Wherever a picture appears, leave it out; set down everything else in the records exactly.

(ENTRIES SHOWN begins)

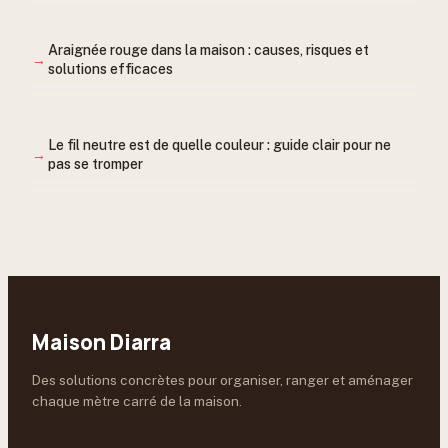
Araignée rouge dans la maison : causes, risques et
solutions efficaces
Le fil neutre est de quelle couleur : guide clair pour ne
pas se tromper
Maison Diarra
Des solutions concrètes pour organiser, ranger et aménager
chaque mètre carré de la maison.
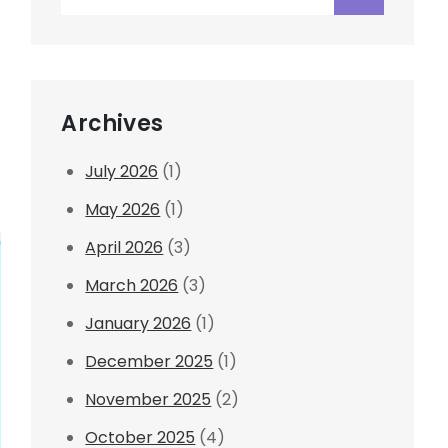
for:
Archives
July 2026
(1)
May 2026
(1)
April 2026
(3)
March 2026
(3)
January 2026
(1)
December 2025
(1)
November 2025
(2)
October 2025
(4)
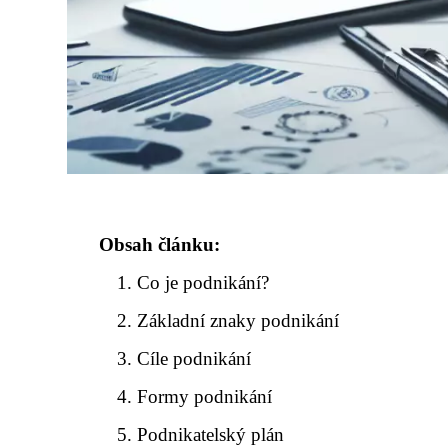
Obsah článku:
Co je podnikání?
Základní znaky podnikání
Cíle podnikání
Formy podnikání
Podnikatelský plán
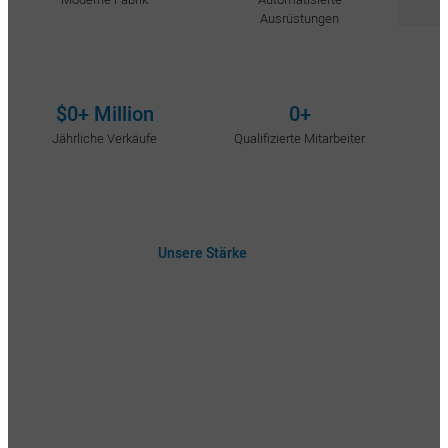
Ausrüstungen
$
0
+ Million
0
+
Jährliche Verkäufe
Qualifizierte Mitarbeiter
Unsere Stärke
Warum Wanjiada wählen
Starke ODM/OEM-
Effiziente Produktion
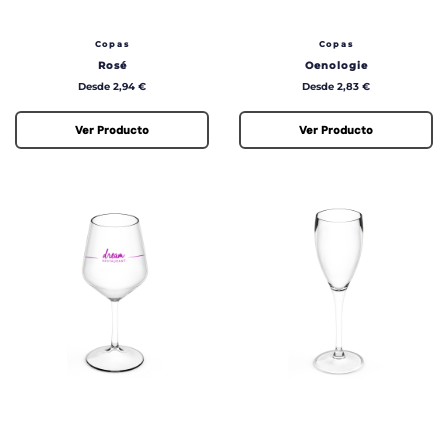
Copas
Copas
Rosé
Oenologie
Precio
Precio
Desde 2,94 €
Desde 2,83 €
Ver Producto
Ver Producto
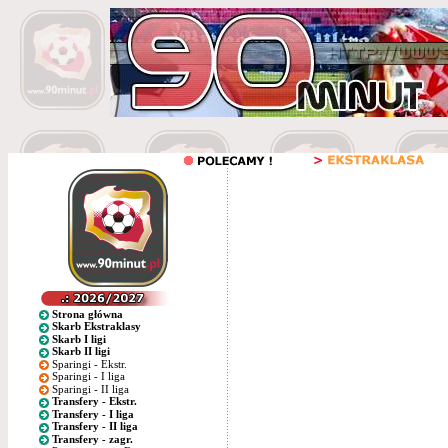
Strona główna
Skarb Ekstraklasy
Skarb I ligi
Skarb II ligi
Sparingi - Ekstr.
Sparingi - I liga
Sparingi - II liga
Transfery - Ekstr.
Transfery - I liga
Transfery - II liga
Transfery - zagr.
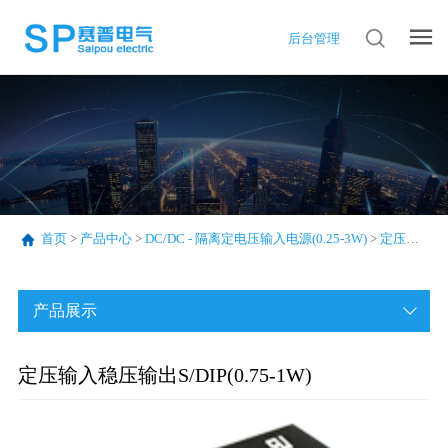
后台管理
首页
>
产品中心
>
DC/DC - 隔离定电压输入电源(0.25-3W)
>
定压输入稳压输出S/DIP(0.75-1W)
产品展示
定压输入稳压输出S/DIP(0.75-1W)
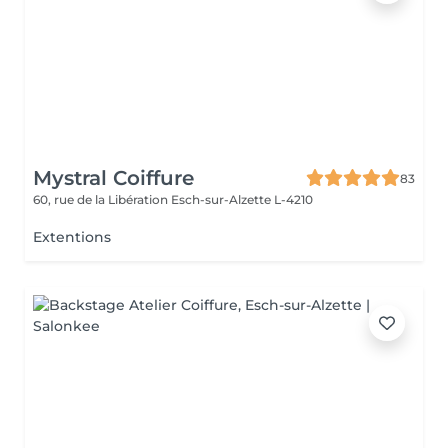
Mystral Coiffure
83
60, rue de la Libération
Esch-sur-Alzette L-4210
Extentions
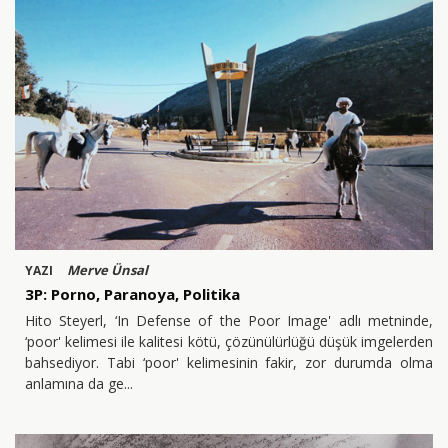
Merve Ünsal
YAZI
3P: Porno, Paranoya, Politika
Hito Steyerl, ‘In Defense of the Poor Image' adlı metninde,
‘poor' kelimesi ile kalitesi kötü, çözünülürlüğü düşük imgelerden
bahsediyor. Tabi ‘poor' kelimesinin fakir, zor durumda olma
anlamına da ge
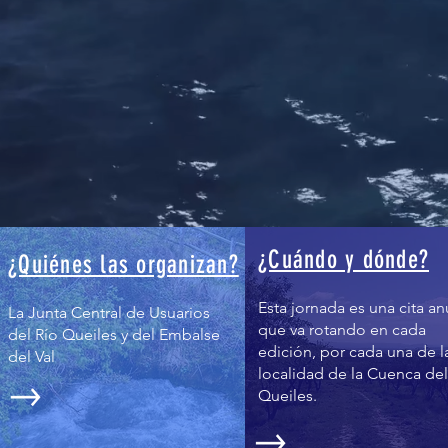
¿Cuándo y dónde?
¿Quiénes las organizan?
Esta jornada es una cita an
La Junta Central de Usuarios
que va rotando en cada
del Río Queiles y del Embalse
edición, por cada una de l
del Val
localidad de la Cuenca del
Queiles.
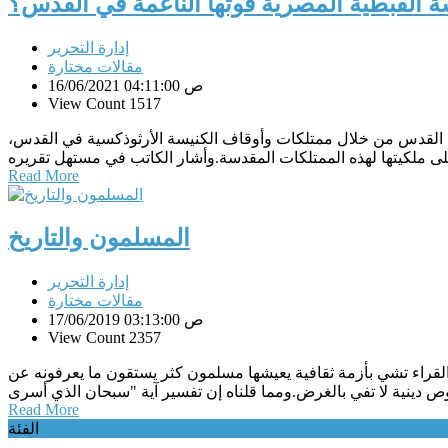
ة القبطية المصرية قوتها الناعمة في القدس؟
إدارة التحرير
مقالات مختارة
16/06/2021 04:11:00 ص
View Count 1517
ينة القدس من خلال ممتلكات وأوقاف الكنيسة الأرثوذكسية في القدس،
Read More
المسلمون والتاريخ
إدارة التحرير
مقالات مختارة
17/06/2019 03:13:00 ص
View Count 2357
القراء تشي بأزمة ثقافية يعيشها مسلمون كثر يستقون ما يعرفونه عن
Read More
الفئة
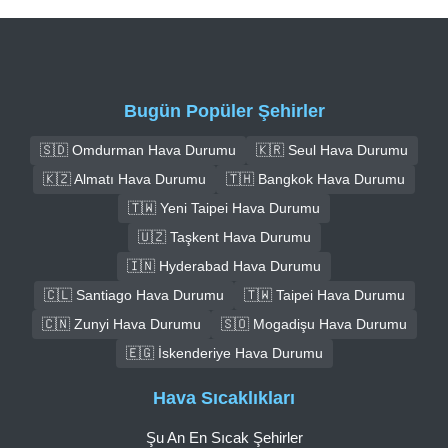
Bugün Popüler Şehirler
🇸🇩 Omdurman Hava Durumu
🇰🇷 Seul Hava Durumu
🇰🇿 Almatı Hava Durumu
🇹🇭 Bangkok Hava Durumu
🇹🇼 Yeni Taipei Hava Durumu
🇺🇿 Taşkent Hava Durumu
🇮🇳 Hyderabad Hava Durumu
🇨🇱 Santiago Hava Durumu
🇹🇼 Taipei Hava Durumu
🇨🇳 Zunyi Hava Durumu
🇸🇴 Mogadişu Hava Durumu
🇪🇬 İskenderiye Hava Durumu
Hava Sıcaklıkları
Şu An En Sıcak Şehirler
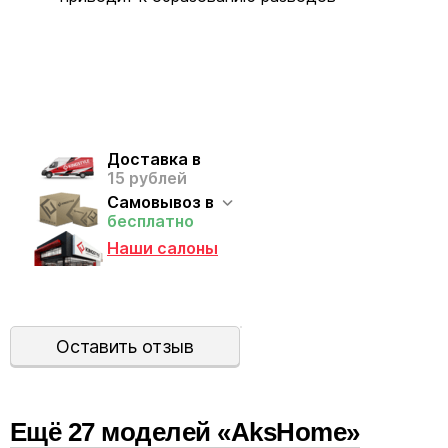
Доставка в
15 рублей
Самовывоз в
бесплатно
Наши салоны
Оставить отзыв
Ещё
27
модел
ей
«AksHome»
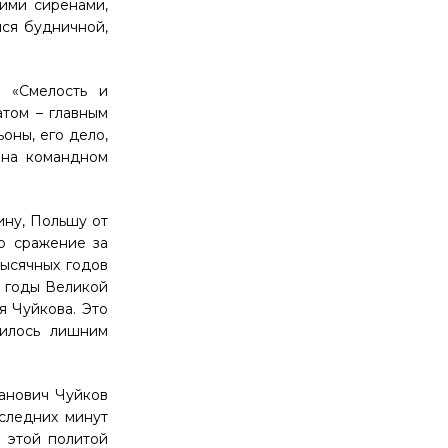
ими сиренами,
лся будничной,
 «Смелость и
атом – главным
оны, его дело,
я на командном
ину, Польшу от
о сражение за
тысячных годов
в годы Великой
я Чуйкова. Это
вилось лишним
анович Чуйков
оследних минут
В этой политой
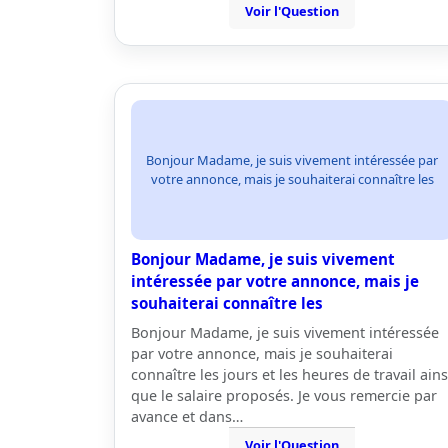
Voir l'Question
Bonjour Madame, je suis vivement intéressée par
votre annonce, mais je souhaiterai connaître les
Bonjour Madame, je suis vivement
intéressée par votre annonce, mais je
souhaiterai connaître les
Bonjour Madame, je suis vivement intéressée
par votre annonce, mais je souhaiterai
connaître les jours et les heures de travail ains
que le salaire proposés. Je vous remercie par
avance et dans…
Voir l'Question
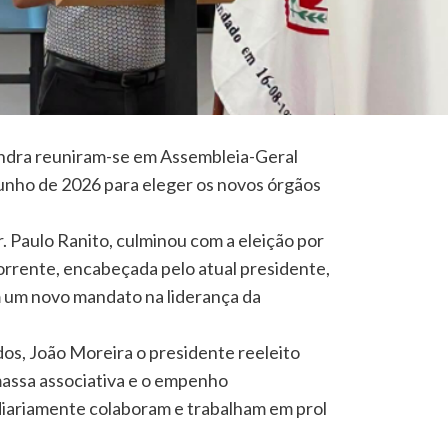
ndra reuniram-se em Assembleia-Geral
junho de 2026 para eleger os novos órgãos
r. Paulo Ranito, culminou com a eleição por
orrente, encabeçada pelo atual presidente,
 um novo mandato na liderança da
os, João Moreira o presidente reeleito
massa associativa e o empenho
iariamente colaboram e trabalham em prol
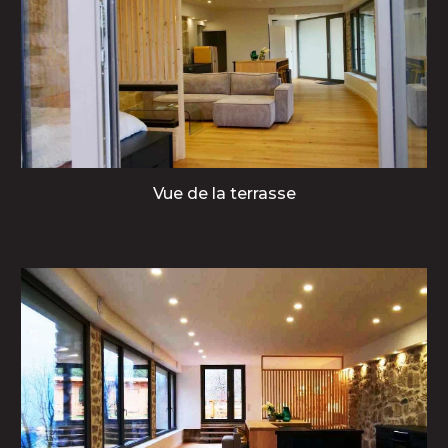
Vue de la terrasse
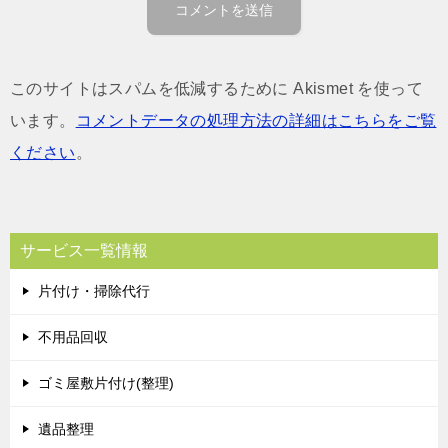
このサイトはスパムを低減するために Akismet を使って
います。
コメントデータの処理方法の詳細はこちらをご覧
ください
。
サービス一覧情報
片付け・掃除代行
不用品回収
ゴミ屋敷片付け(整理)
遺品整理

(ENTRIES SHOWN ends)

• SOLVED PROBLEM
Araignée rouge dans la maison : causes, risques et
solutions efficaces
Le fil neutre est de quelle couleur : guide clair pour ne
pas se tromper
Maison Diarra
Des solutions concrètes pour organiser, ranger et aménager
chaque mètre carré de la maison.
for:
Archives
July 2026
(1)
May 2026
(1)
April 2026
(3)
March 2026
(3)
January 2026
(1)
December 2025
(1)
November 2025
(2)
October 2025
(4)
Obsah článku:
Co je podnikání?
Základní znaky podnikání
Cíle podnikání
Formy podnikání
Podnikatelský plán
Ausrüstungen
$
0
+ Million
0
+
Jährliche Verkäufe
Qualifizierte Mitarbeiter
Unsere Stärke
Warum Wanjiada wählen
Starke ODM/OEM-
Effiziente Produktion
Copas
Copas
Rosé
Oenologie
Precio
Precio
Desde 2,94 €
Desde 2,83 €
Ver Producto
Ver Producto
Strona główna
Skarb Ekstraklasy
Skarb I ligi
Skarb II ligi
Sparingi - Ekstr.
Sparingi - I liga
Sparingi - II liga
Transfery - Ekstr.
Transfery - I liga
Transfery - II liga
Transfery - zagr.
后台管理
首页
>
产品中心
>
DC/DC - 隔离定电压输入电源(0.25-3W)
>
定压输入稳压输出S/DIP(0.75-1W)
产品展示
定压输入稳压输出S/DIP(0.75-1W)
Mystral Coiffure
83
60, rue de la Libération
Esch-sur-Alzette L-4210
Extentions
Merve Ünsal
YAZI
3P: Porno, Paranoya, Politika
Hito Steyerl, ‘In Defense of the Poor Image' adlı metninde,
‘poor' kelimesi ile kalitesi kötü, çözünülürlüğü düşük imgelerden
bahsediyor. Tabi ‘poor' kelimesinin fakir, zor durumda olma
anlamına da ge
¿Cuándo y dónde?
¿Quiénes las organizan?
Esta jornada es una cita an
La Junta Central de Usuarios
que va rotando en cada
del Río Queiles y del Embalse
edición, por cada una de l
del Val
localidad de la Cuenca del
Queiles.
ة القبطية المصرية قوتها الناعمة في القدس؟
إدارة التحرير
مقالات مختارة
16/06/2021 04:11:00 ص
View Count 1517
ينة القدس من خلال ممتلكات وأوقاف الكنيسة الأرثوذكسية في القدس،
Read More
المسلمون والتاريخ
إدارة التحرير
مقالات مختارة
17/06/2019 03:13:00 ص
View Count 2357
القراء تشي بأزمة ثقافية يعيشها مسلمون كثر يستقون ما يعرفونه عن
Read More
الفئة
Bugün Popüler Şehirler
🇸🇩 Omdurman Hava Durumu
🇰🇷 Seul Hava Durumu
🇰🇿 Almatı Hava Durumu
🇹🇭 Bangkok Hava Durumu
🇹🇼 Yeni Taipei Hava Durumu
🇺🇿 Taşkent Hava Durumu
🇮🇳 Hyderabad Hava Durumu
🇨🇱 Santiago Hava Durumu
🇹🇼 Taipei Hava Durumu
🇨🇳 Zunyi Hava Durumu
🇸🇴 Mogadişu Hava Durumu
🇪🇬 İskenderiye Hava Durumu
Hava Sıcaklıkları
Şu An En Sıcak Şehirler
Доставка в
15 рублей
Самовывоз в
бесплатно
Наши салоны
Оставить отзыв
Ещё
27
модел
ей
«AksHome»
ими сиренами,
лся будничной,
 «Смелость и
атом – главным
оны, его дело,
я на командном
ину, Польшу от
о сражение за
тысячных годов
в годы Великой
я Чуйкова. Это
вилось лишним
анович Чуйков
оследних минут
В этой политой
Voir l'Question
Bonjour Madame, je suis vivement intéressée par
votre annonce, mais je souhaiterai connaître les
Bonjour Madame, je suis vivement
intéressée par votre annonce, mais je
souhaiterai connaître les
Bonjour Madame, je suis vivement intéressée
par votre annonce, mais je souhaiterai
connaître les jours et les heures de travail ains
que le salaire proposés. Je vous remercie par
avance et dans…
Voir l'Question
ndra reuniram-se em Assembleia-Geral
junho de 2026 para eleger os novos órgãos
r. Paulo Ranito, culminou com a eleição por
orrente, encabeçada pelo atual presidente,
 um novo mandato na liderança da
os, João Moreira o presidente reeleito
massa associativa e o empenho
iariamente colaboram e trabalham em prol
Vue de la terrasse
このサイトはスパムを低減するために Akismet を使って
います。
コメントデータの処理方法の詳細はこちらをご覧
ください
。
サービス一覧情報
片付け・掃除代行
不用品回収
ゴミ屋敷片付け(整理)
遺品整理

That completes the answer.